Jesus A. del Alamo wins IPRM Award 2020

Prof. Jesús A. del Álamo

Jesús A. del Álamo is a Professor of Electrical Engineering at the Massachusetts Institute of Technology (MIT). He holds degrees from Polytechnic University of Madrid (Telecommunications Engineer, 1980), and Stanford University (MS EE, 1983 and PhD EE, 1985). From 1977 to 1981 he was with the Institute of Solar Energy of the Polytechnic University of Madrid, investigating silicon photovoltaics. From 1981 to 1985, he carried out his PhD dissertation at Stanford University on minority carrier transport in heavily doped silicon. From 1985 to 1988 he was a research engineer with NTT LSI Laboratories in Atsugi (Japan) where he conducted research on III-V heterostructure field-effect transistors. He joined MIT in 1988.

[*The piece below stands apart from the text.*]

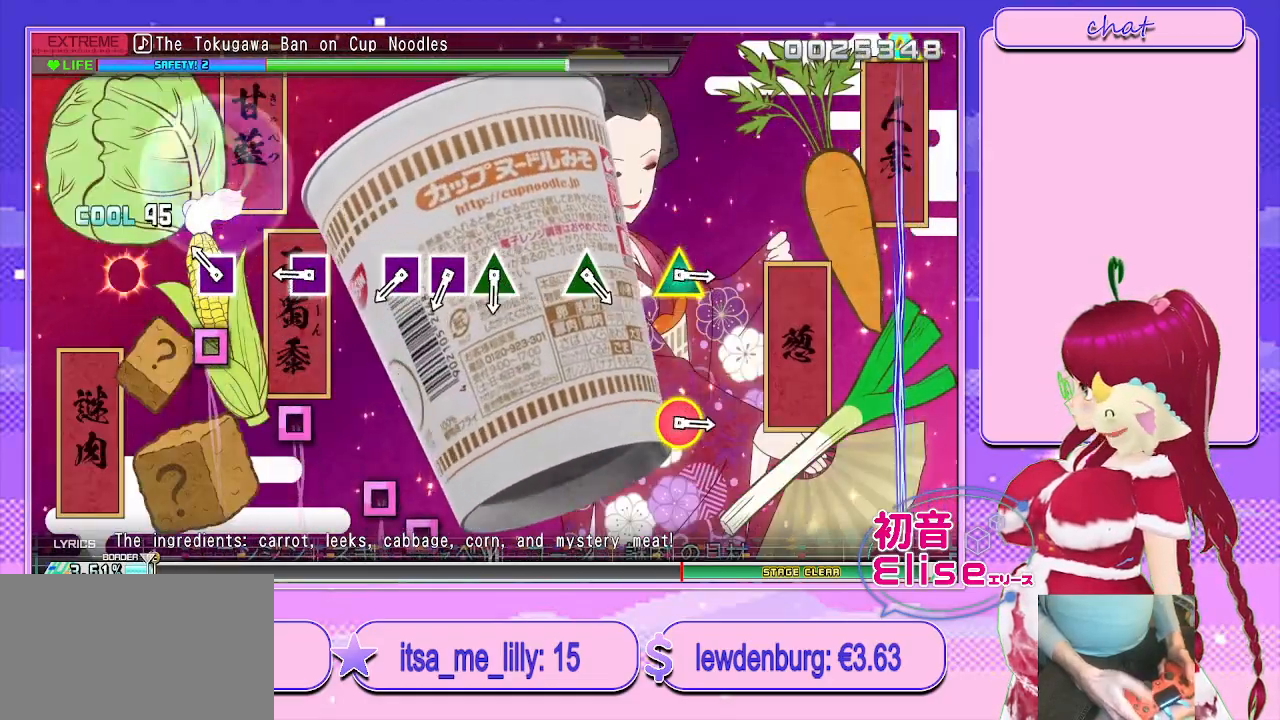
{"buttons": [], "left_stick": "center", "right_stick": "center", "events": [[33, "SQUARE", "up"], [317, "SQUARE", "down"], [400, "SQUARE", "up"]]}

Professor del Alamo has had a distinguished career in III-V transistor technology, reliability, and physics. For the last few years, his research effort has been divided between advancing high electron mobility transistors (HEMTs) for high frequency applications, and exploring the opportunities of highly- scaled III- V MOSFETs (Metal-Oxide-Semiconductor Field- Effect- Transistors) as alternative to Si transistors for CMOS logic applications. His work opened the doors to the use of these devices in THz applications, and to consider III-V compound semiconductor alloys as serious alternatives to Si in deep nanoscale CMOS applications. Prof. del Alamo has received numerous awards including the 2012 Intel Outstanding Researcher Award in Emerging Research Devices, the Semiconductor Research Corporation 2012 Technical Excellence Award, the 2014 Roger A. Haken Best Student Paper Award at IEDM, and the 2019 SIA-SRC University Researcher Award. He is a Fellow of IEEE and the American Physical Society, and a corresponding member of the Royal Spanish Academy of Engineering. Prof. del Alamo is also the Editor-in-Chief of IEEE Electron Device Letters.

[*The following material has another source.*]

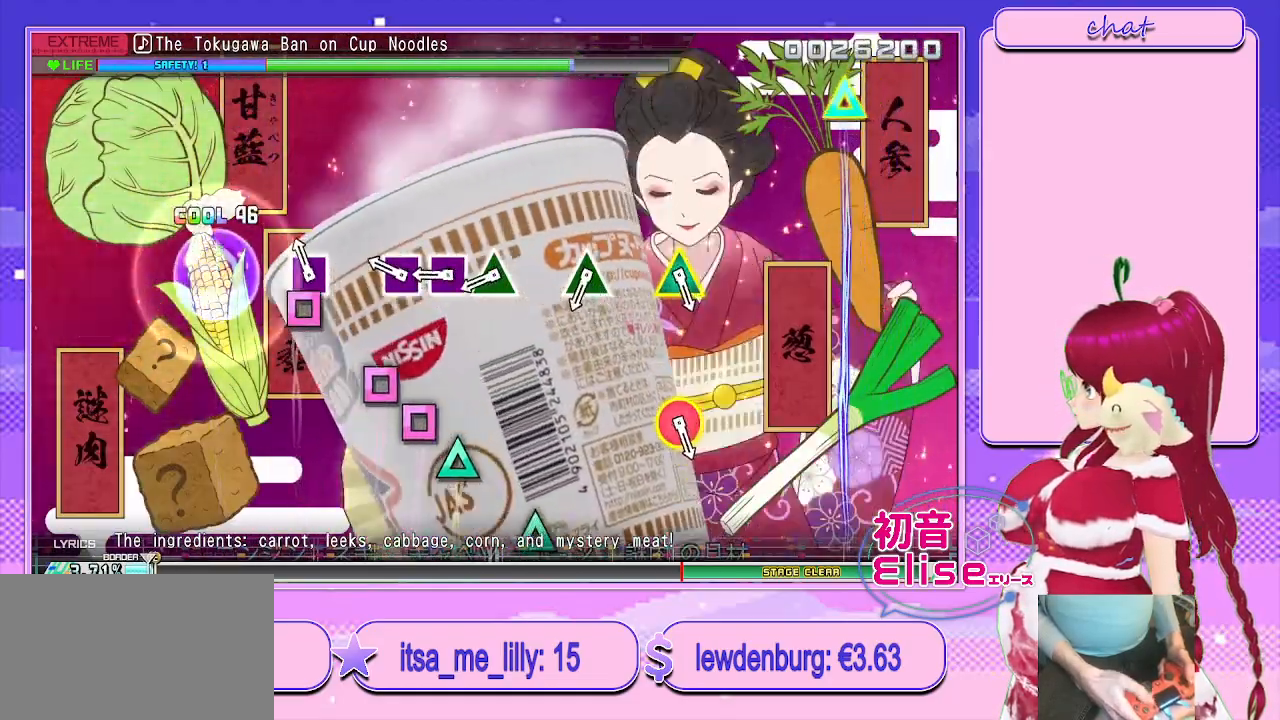
{"buttons": ["SQUARE"], "left_stick": "center", "right_stick": "center", "events": [[133, "SQUARE", "down"], [250, "SQUARE", "up"], [450, "SQUARE", "down"]]}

The Michael Lunn Award was established in 1993 to commemorate a young research scientist at Wafer Technology Ltd. who became a victim of a car accident. Awardees were chosen by the organizing committee of IPRM on behalf of the III-Vs Review magazine. The award was given for the best paper presented at IPRM in the first three years following its introduction (1993-1995). The criteria were subsequently revised in 1996 to recognize individuals who have made “outstanding contributions to the InP community”. In 2007, the award was renamed the IPRM Award and has since been sponsored by the IPRM international steering committee.